Pedro Pimentel Rios, a former member of a Guatemalan military force, was sentenced to 6,060 years in prison on Monday for taking part in the murder of 201 people in a massacre in 1982. He was extradited from the United States in July. He was the fifth member of the special forces team that took part in what is known as the ‘Dos Erres’ massacre, named after the hamlet where the murders occurred. They took place during the Guatemalan civil war, which lasted from 1960-1996.
According to Guatemalan law, the maximum amount of time someone can serve for a crime is 50 years, so the 6,060 year sentence is a first for the country.
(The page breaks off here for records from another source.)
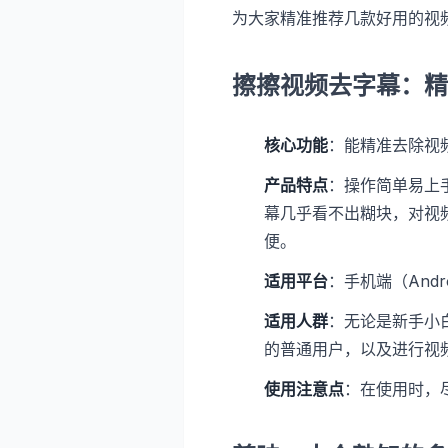
为大家精准推荐几款好用的视
擦擦视频去字幕：精
核心功能
：能精准去除视
产品特点
：操作简单易上
幕几乎看不出糊块，对视
便。
适用平台
：手机端（Andr
适用人群
：无论是新手小
的普通用户，以及进行视
使用注意点
：在使用时，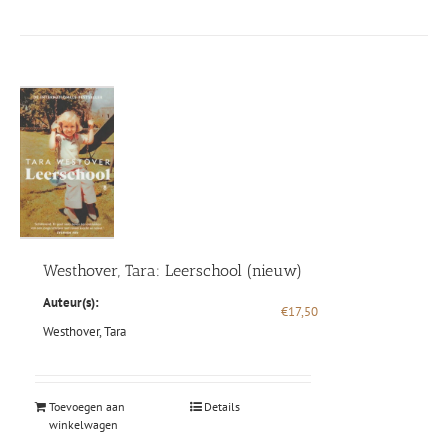
Westhover, Tara: Leerschool (nieuw)
Auteur(s):
€
17,50
Westhover, Tara
Toevoegen aan
Details
winkelwagen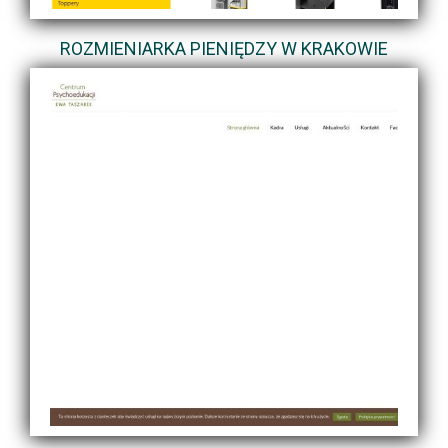
ROZMIENIARKA PIENIĘDZY W KRAKOWIE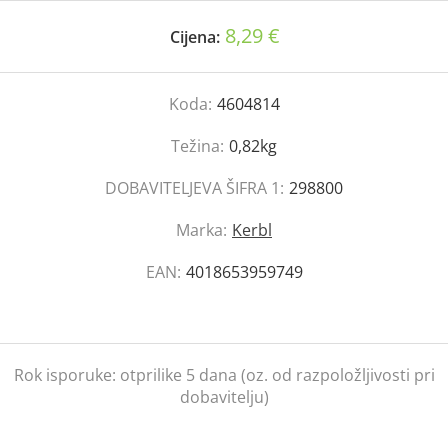
8,29 €
Cijena:
Koda:
4604814
Težina:
0,82kg
DOBAVITELJEVA ŠIFRA 1:
298800
Marka:
Kerbl
EAN:
4018653959749
Rok isporuke:
otprilike 5 dana (oz. od razpoložljivosti pri
dobavitelju)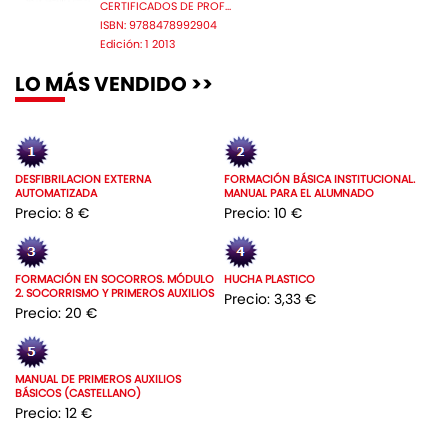
CERTIFICADOS DE PROF...
ISBN: 9788478992904
Edición: 1 2013
LO MÁS VENDIDO >>
DESFIBRILACION EXTERNA
FORMACIÓN BÁSICA INSTITUCIONAL.
AUTOMATIZADA
MANUAL PARA EL ALUMNADO
Precio: 8 €
Precio: 10 €
FORMACIÓN EN SOCORROS. MÓDULO
HUCHA PLASTICO
2. SOCORRISMO Y PRIMEROS AUXILIOS
Precio: 3,33 €
Precio: 20 €
MANUAL DE PRIMEROS AUXILIOS
BÁSICOS (CASTELLANO)
Precio: 12 €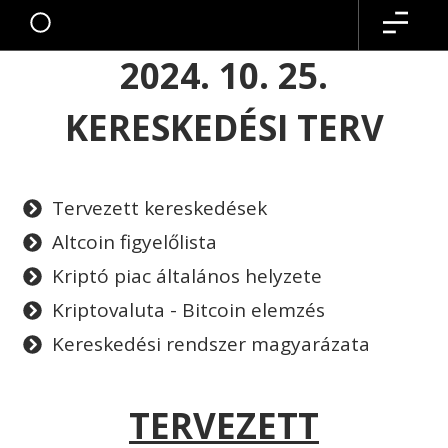
2024. 10. 25.
KERESKEDÉSI TERV
Tervezett kereskedések
Altcoin figyelőlista
Kriptó piac általános helyzete
Kriptovaluta - Bitcoin elemzés
Kereskedési rendszer magyarázata
TERVEZETT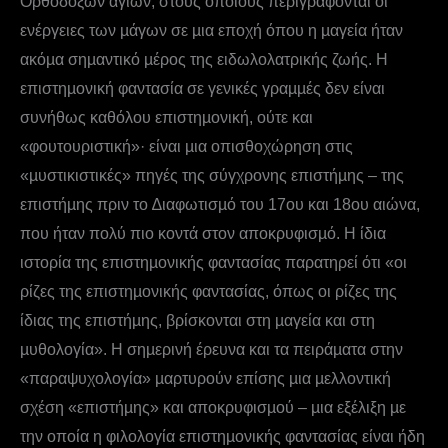
Ορθοδόξων αγίων, στους οποίους περιγράφονται οι
ενέργειες των µάγων σε µια εποχή όπου η µαγεία ήταν
ακόµα σηµαντικό µέρος της ειδωλολατρικής ζωής. Η
επιστηµονική φαντασία σε γενικές γραµµές δεν είναι
συνήθως καθόλου επιστηµονική, ούτε και
«φουτουριστική»· είναι µια οπισθοχώρηση στις
«µυστικιστικές» πηγές της σύγχρονης επιστήµης – της
επιστήµης πριν το ∆ιαφωτισµό του 17ου και 18ου αιώνα,
που ήταν πολύ πιο κοντά στον αποκρυφισµό. Η ίδια
ιστορία της επιστηµονικής φαντασίας παρατηρεί ότι «οι
ρίζες της επιστηµονικής φαντασίας, όπως οι ρίζες της
ίδιας της επιστήµης, βρίσκονται στη µαγεία και στη
µυθολογία». Η σηµερινή έρευνα και τα πειράµατα στην
«παραψυχολογία» µαρτυρούν επίσης µια µελλοντική
σχέση «επιστήµης» και αποκρυφισµού – µια εξέλιξη µε
την οποία η φιλολογία επιστηµονικής φαντασίας είναι ήδη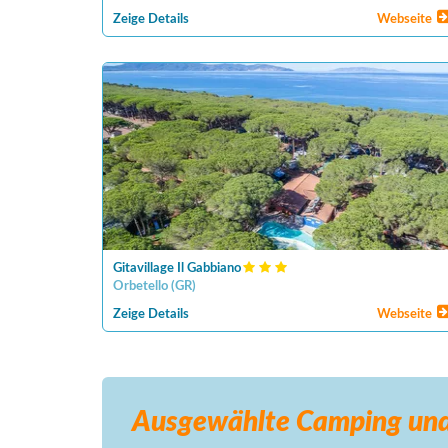
Zeige Details
Webseite
Gitavillage Il Gabbiano
Orbetello
(
GR
)
Zeige Details
Webseite
Ausgewählte Camping
und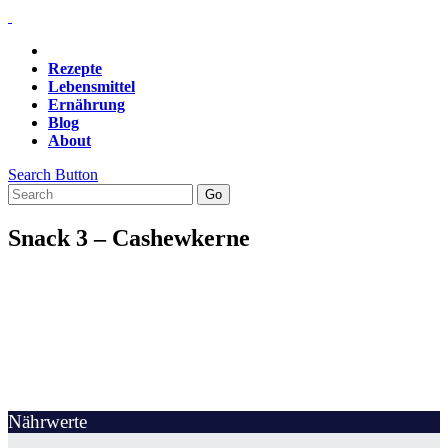
Rezepte
Lebensmittel
Ernährung
Blog
About
Search Button
Snack 3 – Cashewkerne
Nährwerte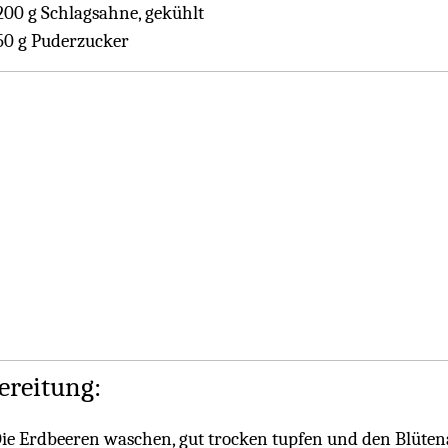
200 g Schlagsahne, gekühlt
50 g Puderzucker
ereitung:
ie Erdbeeren waschen, gut trocken tupfen und den Blüten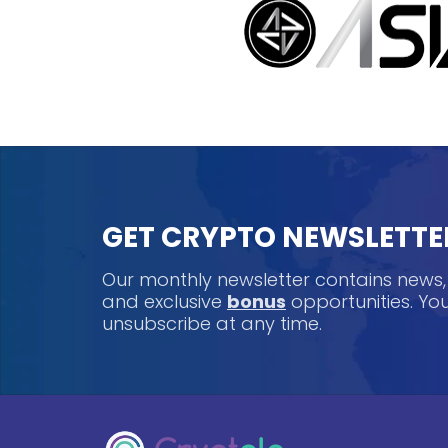
GET CRYPTO NEWSLETTE
Our monthly newsletter contains news
and exclusive
bonus
opportunities. Y
unsubscribe at any time.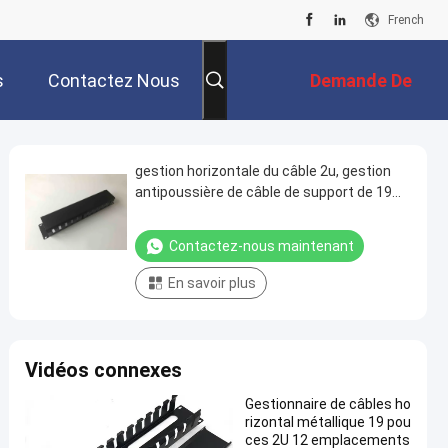
French
s
Contactez Nous
Demande De
Soumission
gestion horizontale du câble 2u, gestion
antipoussière de câble de support de 19
pouces avec la couverture
Contactez-nous maintenant
En savoir plus
Vidéos connexes
Gestionnaire de câbles ho
rizontal métallique 19 pou
ces 2U 12 emplacements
The sentence was issued by a panel of three judges. The sentence is for 30 years for each person killed and an additional 30 years for crimes against humanity. Pimentel Rios worked as an instructor at a training school that was for an elite military force called the ‘kaibiles.’ Pimentel Rios is 54.
Pimentel Rios was living in Santa Ana, California for quite some time and was working in a sweater factory until he was arrested by immigration authorities in May of 2010. Pimentel Rios was extradited from the United States to Guatemala in 2011. Before the Guatemalan civil war ended in 1996, at least 200,000 people were killed. The killings were investigated by a truth commission, which found that the army backed by the United States was responsible for the majority of the deaths during the civil war.
The village of Dos Erres was stormed in December of 1982 by a couple dozen soldiers and searched homes for missing weapons. While performing the search the soldiers killed men, women and children. Court papers that were filed in a case issued by prosecutors from the U.S. against another member of the kaibiles detail the killings. The soldiers would bludgeon the villagers with a sledgehammer and then throw them down a well. The women and girls were raped before they were killed by the soldiers. An investigation was started by Guatemalan officials in 1994, which helped to discover 162 skeletons. A couple of years after the investigation began, arrest warrants were issued for 17 kaibiles but the cases went on for years.
A court in Guatemala sentenced three other former members of the special forces team to 6,060 years in prison in August of 2011 for the killings. A former army second lieutenant received a 6,066-year sentence. The trial for Pimentel Rios took place at a court located in Guatemala City.